La rinascita del bello negli ateliers e le mummie della Biennale. Un aggiornamento.
   Né cronache di arte. Né cronache vaticane. Il Covile interviene sui territori di confine, dove la distanza colloca con più chiarezza la prospettiva. La relazione di Aude de Kerros pubblicata nel n° 748 ne dà una, confortante e impegnativa: la rinascita del bello negli ateliers.
   Vogliamo pertanto considerare residuale, comunque vada votato all'oblio, l'imbarazzante episodio del Padiglione del Vaticano alla Biennale di Venezia. Passarlo sotto il silenzio che merita, come quelle operazioni intempestive e attardate, che si affrettano a mettersi in pari, pagando pegno per entrare nel gioco? Sul paradosso istituzionale, e sulla subalterneità alle mode dell'Arte Contemporanea concettuale, c'è poco da dire, fatti e immagini si commentano da sé. Che esso sia il prodotto del carrierismo e protagonismo di alcuni personaggi della Curia, anche questo è purtroppo evidente. Che ci sia anche un aspetto inquietante di spreco di danaro, di fatua complicità con il sistema speculativo dell'AC, chi può negarlo?

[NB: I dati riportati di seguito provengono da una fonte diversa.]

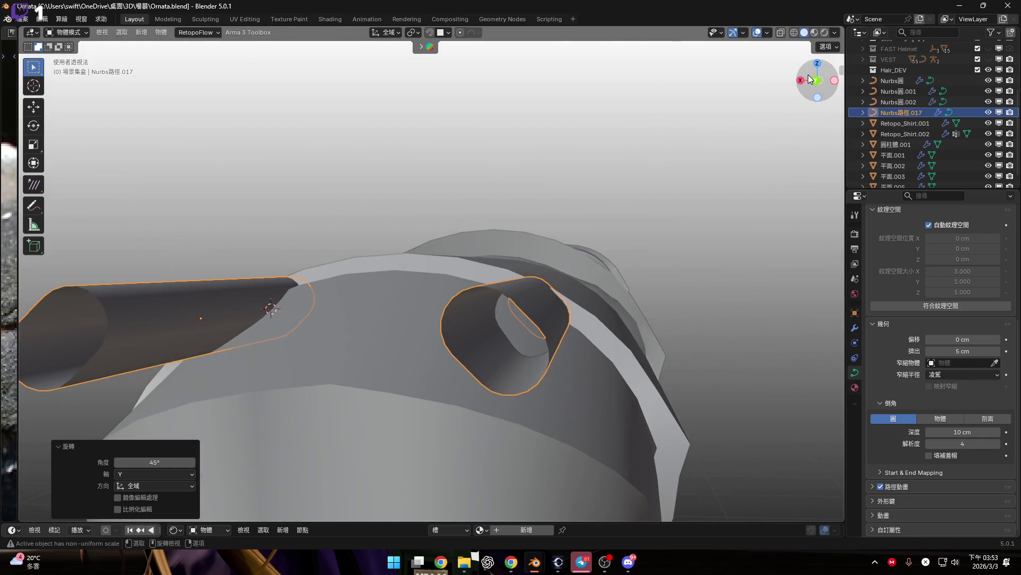
left_click(816, 80)
scroll(361, 287, "up", 4)
key("r")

   L'iniziativa, per molti versi inopportuna, e le difese di essa, per quanto impacciate e stizzite, sembrano però mirare (e questo è più preoccupante) ad ufficializzare un punto di non ritorno, e proprio nel momento in cui il monopolio e l'arroganza dell'AC sembrano messi in discussione, e lo sono comunque dal ridursi dei flussi finanziari di cui essa non può fare a meno per esistere. Insomma, mentre i MAXXI vari collassano sul proprio vuoto, e i vip dell'AC vanno a cerca di qualunque connubio (con moda, pubblicità, arredi urbani ecc.) purché retribuito, è proprio la «commissione cultura»della Santa Sede ad accreditare come arte la produzione di «oggetti estetici» che arte non sono, che emergono per cooptazione da un mercato drogato e speculativo, in mano a lobbies ben note, eticamente e professionalmente indifendibili. Questo errore di prospettiva e di valutazione, arrogante quanto imprudente, ha una duplice negatività: quella evidente, perché trasferisce su opere banali e insulse un'aura a cui mai potrebbero aspirare, e quella «che non si vede», perché svia altri possibili e fecondi confronti, dando ad essi la sponda fasulla di avanguardie spossate e senili, di «arti povere», di avanzi e robaccia messa in saldo sui circuiti internazionali.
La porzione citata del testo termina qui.